Che senso ha, oggi, approvare una legge sulla rappresentanza di interessi? L'interrogativo sorge dopo aver visto fallire, nel corso delle Legislature che si sono succedute, almeno trentacinque precedenti tentativi di pervenire all'approvazione di una legge volta a disciplinare la cosiddetta attività di lobbying. Anche la XVII Legislatura conta una molteplicità di progetti di legge, depositati presso le Presidenze di Camera e Senato, predisposti dalla gran parte dei Gruppi parlamentari, con la ribadita volontà di regolamentare l'attività in questione.

Stretta mano lobby

Tutto ciò nonostante in Italia l'espressione lobby, e la relativa attività di lobbying, abbia una connotazione negativa, dovuta in parte ai fiumi di inchiostro utilizzati in tal senso dalla stampa nazionale, in parte, invece, al fatto che il legislatore si sia occupato di tale attività esclusivamente da un punto di vista del suo rilievo penale. Difatti, con la legge 6.11.'12, n. 190 (Disposizioni per la prevenzione e la repressione della corruzione e dell'illegalità nella pubblica amministrazione), è stato introdotto nel codice penale l'articolo 346-bis - "traffico di influenze illecite" - identificando nell'ordinamento una nuova figura criminosa riconducibile, seppure solo per quanto riguarda i fatti maggiormente qualificati sul piano del disvalore, alla ridetta attività di lobbying.

Fonti ben informate riferiscono che, vigente il Governo Letta, si sia andati vicino alla definizione di un decreto da portare all'approvazione del Consiglio dei ministri. Ma anche in quell'occasione ha prevalso la spinta contraria. A buon fine è, invece, andata l'iniziativa del Ministero dell'Agricoltura volta ad istituire un registro per i portatori di interesse. A sentire gli operatori, però, esso risulta essere "un colabrodo" e, pertanto, non proprio un esempio da seguire.

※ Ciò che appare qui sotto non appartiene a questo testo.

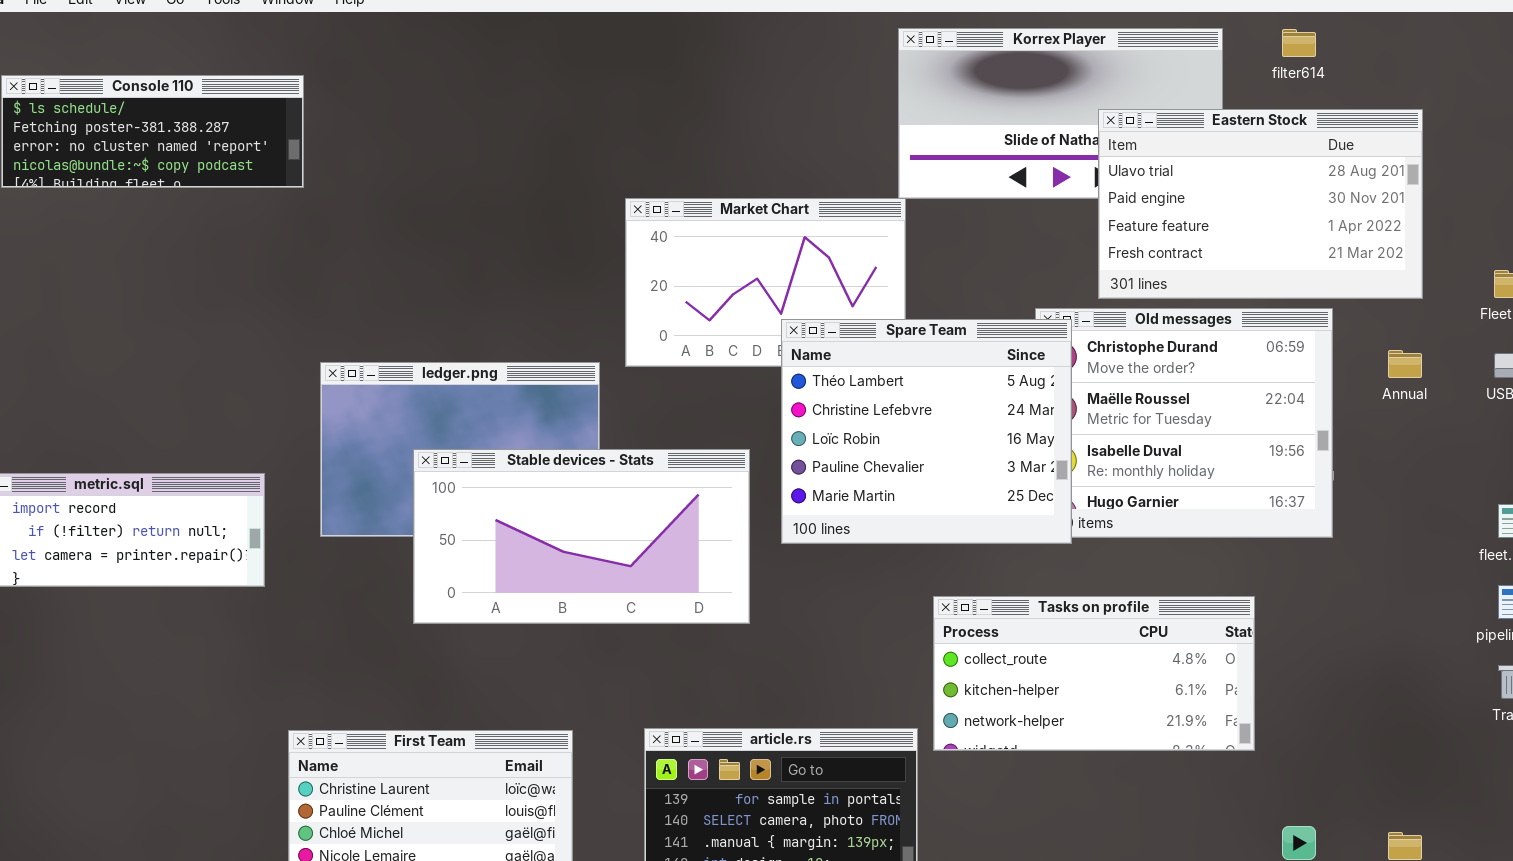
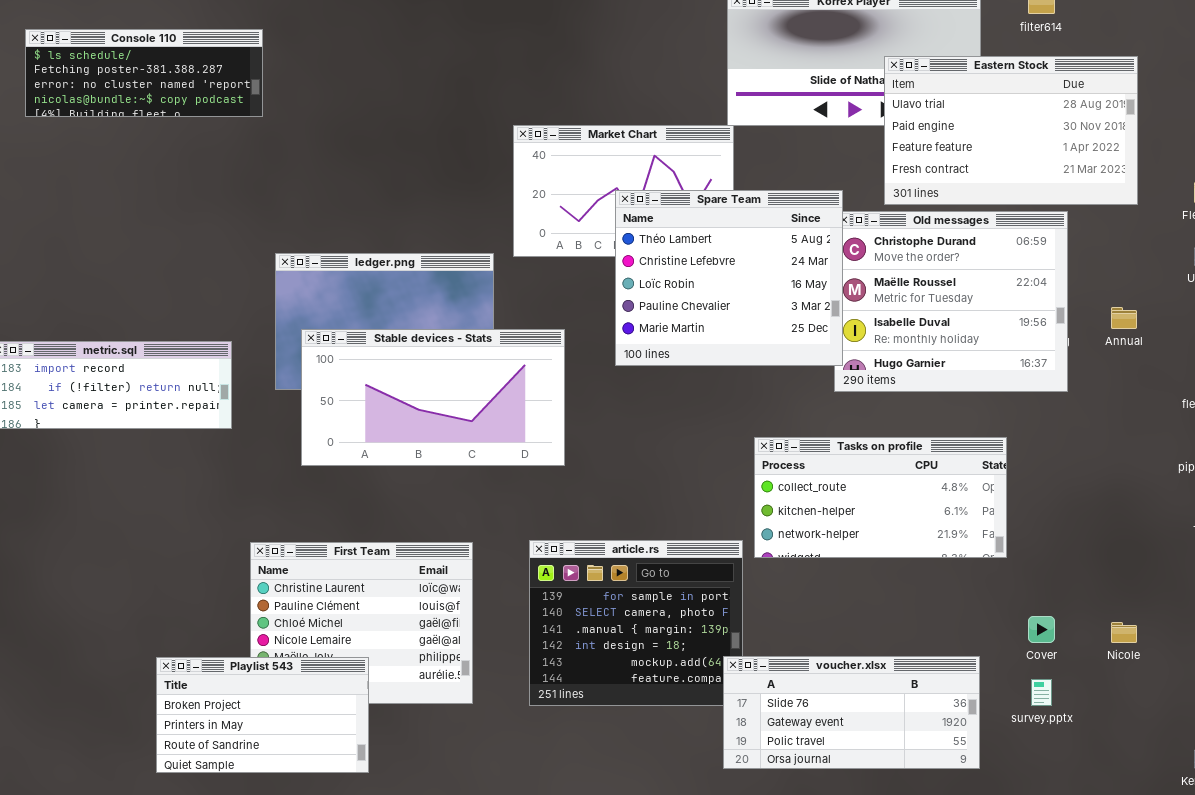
Spare Team: [781,319,1072,544] -> [615,190,843,366], moved
Annual: [1388,350,1422,378] -> [1111,307,1137,329], moved
Stable devices - Stats: [413,449,750,624] -> [301,329,565,466], moved

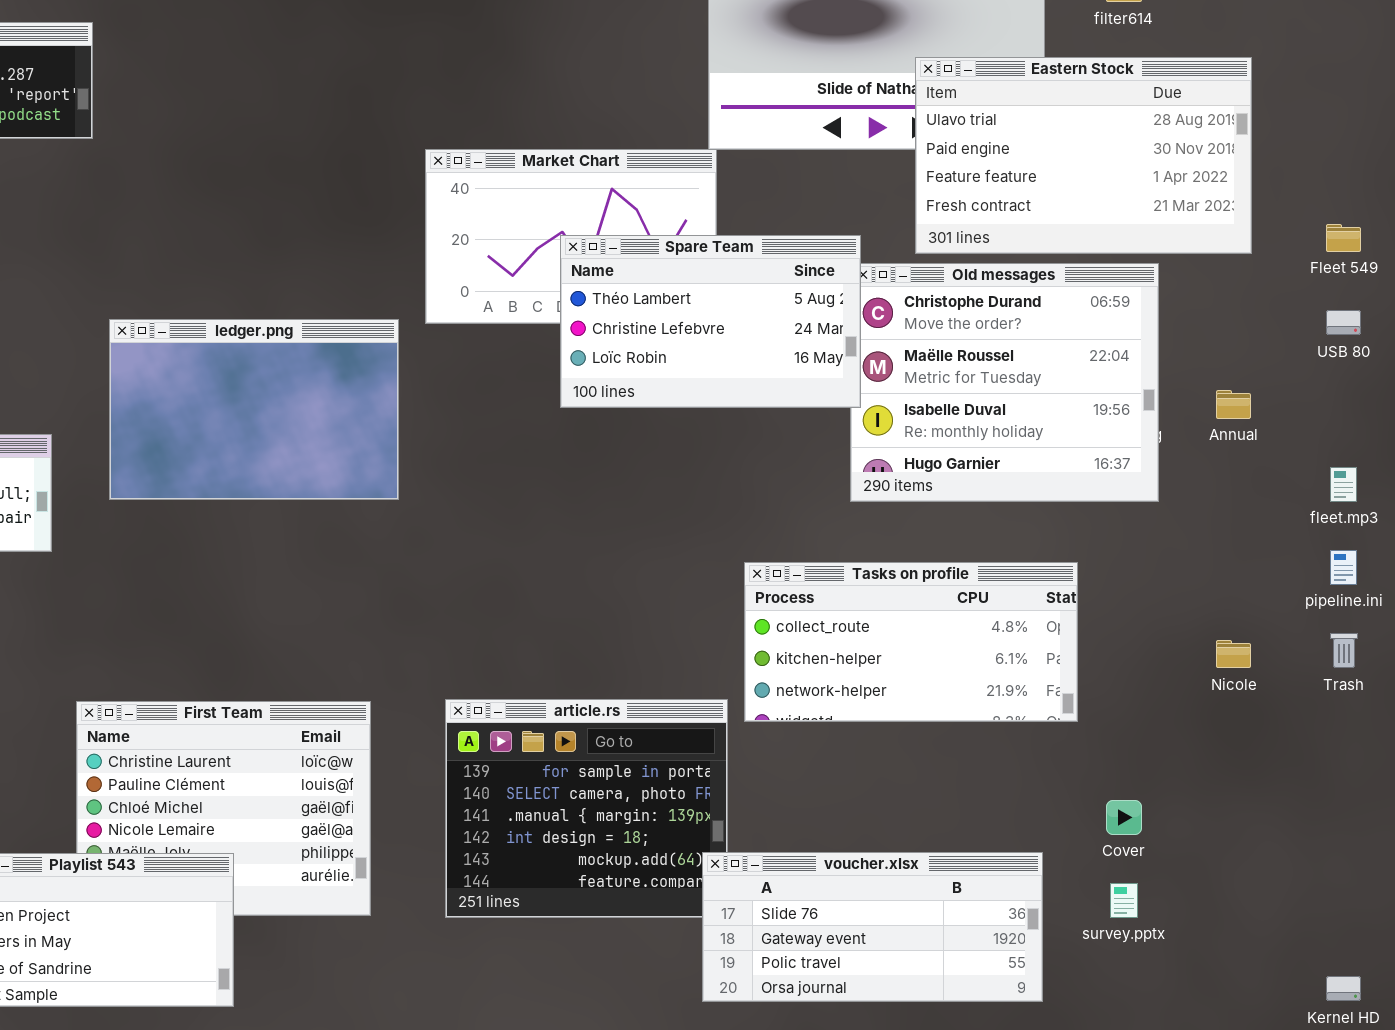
Spare Team: [615,190,843,366] -> [560,235,861,408], resized
Stable devices - Stats: [301,329,565,466] -> none, closed
Nicole: [1111,622,1137,643] -> [1216,640,1251,668], moved

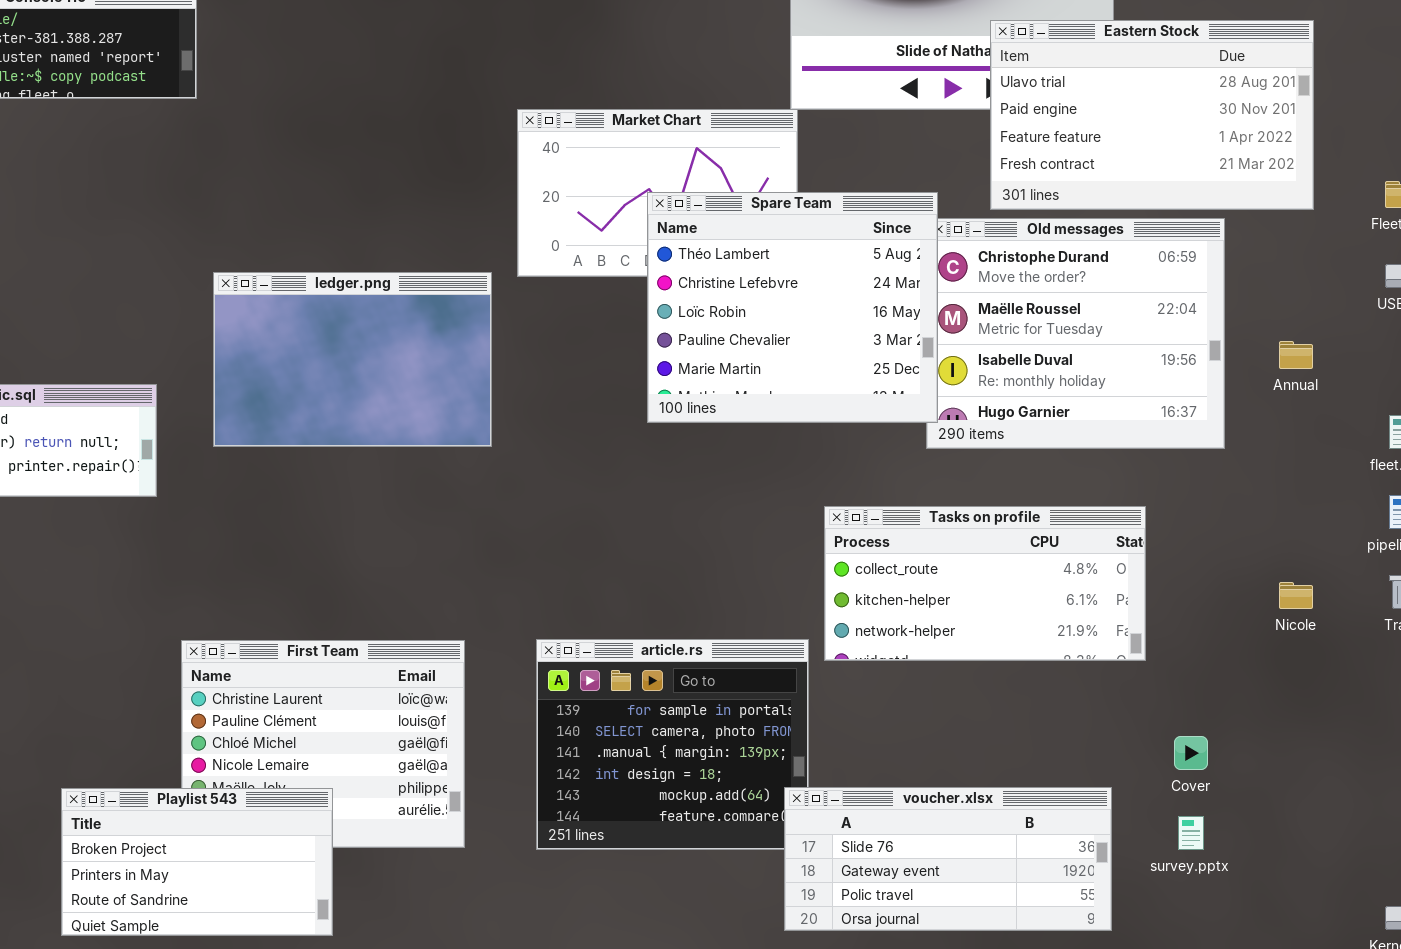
Spare Team: [560,235,861,408] -> [647,192,938,423], resized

Il registro è uno strumento che funziona bene presso le istituzioni europee (Commissione e Parlamento), ma mal si attaglia alla realtà italica. L'inutilità di tale strumento e dell'istituzione dello stesso presso le Camere diventa ancora più evidente se si considera il ruolo rivestito oggi dal Parlamento. Camera e Senato, infatti, sono organismi oramai svuotati delle loro competenze: le Assemblee si limitano sostanzialmente ad una sorta di recepimento di quanto altrove deciso (UE, BCE, Consiglio dei Ministri ecc.). A conferma di quanto sopra, si può citare l'esponenziale innalzamento del numero di ordini del giorno - quando l'unico che storicamente si ricorda è quello dell'on. Grandi che portò alla caduta del fascismo - presentati a corredo dei provvedimenti posti all'esame delle Camere, nonché la pervicacia con la quale i parlamentari si battono per veder approvare gli stessi, spesso esclusivamente con accoglimento a titolo di raccomandazione.

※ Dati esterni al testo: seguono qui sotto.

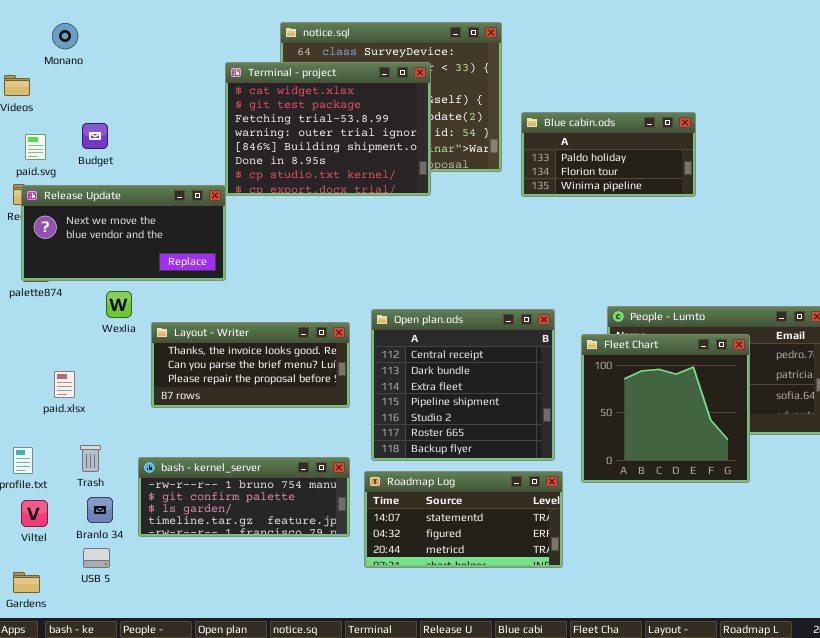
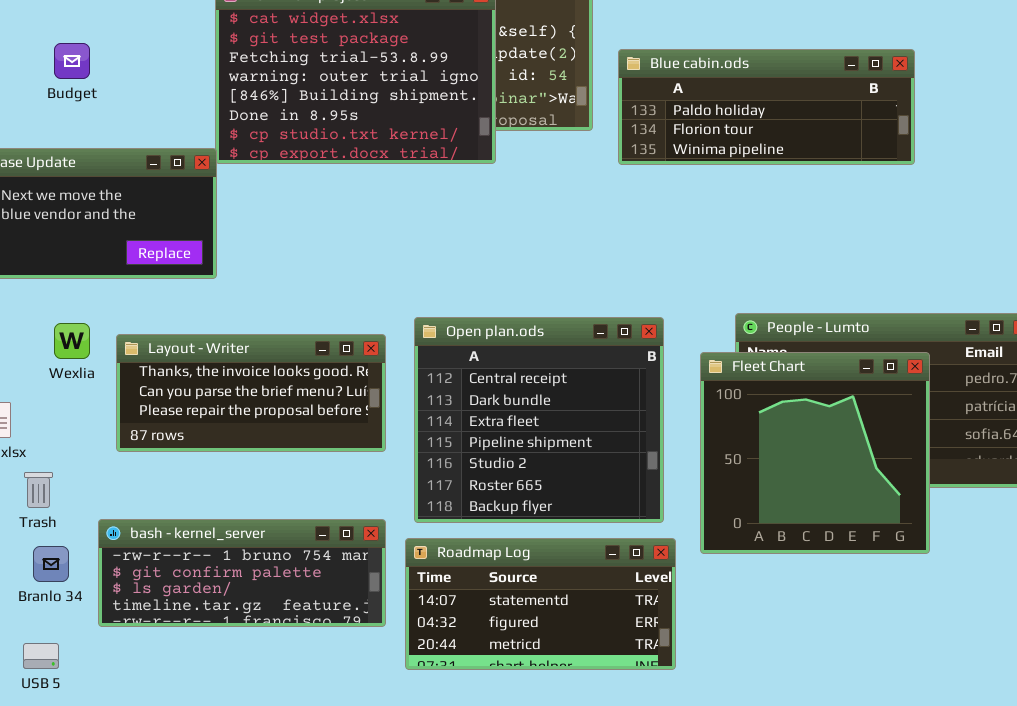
Blue cabin.ods: [521,112,696,197] -> [618,49,915,165], resized
Budget: [82,123,108,149] -> [54,43,90,79], moved
Wexlia: [106,291,132,318] -> [54,323,90,359], moved
Trash: [80,445,101,472] -> [24,472,53,508], moved
Branlo 34: [87,497,113,523] -> [33,546,69,582], moved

Non costituisce, altresì, nemmeno un debole segnale la riforma costituzionale in discussione in questi giorni, che prevede la sostanziale abolizione di una Camera e l'introduzione dell'istituto del c.d. "voto a data certa" che assicurerebbe una corsia preferenziale per la trattazione dei disegni di legge di iniziativa governativa.

Un'ulteriore riprova che vi è una tendenziale contrazione degli interventi parlamentari sulle leggi di iniziativa governativa è costituita dalla Legge di Bilancio, di prossima attuazione, ossia una legge che comprenderà sia il bilancio dello Stato sia la legge di stabilità e che - udite bene - non sarà modificabile da parte delle Camere.

Al di là di questo, comunque, e tornando all'attività di lobbying, sarebbe auspicabile, per un corretto funzionamento di una moderna democrazia liberale, che i rappresentanti di interessi venissero ricompresi, apertamente e "legalmente", nel processo decisionale, sia per ragioni di trasparenza, sia per il contributo che gli stessi possono apportare alla qualità della regolazione. A chi scrive non sembra, però, che i testi attualmente posti all'esame della Commissione Affari costituzionali del Senato siano orientati in tal senso.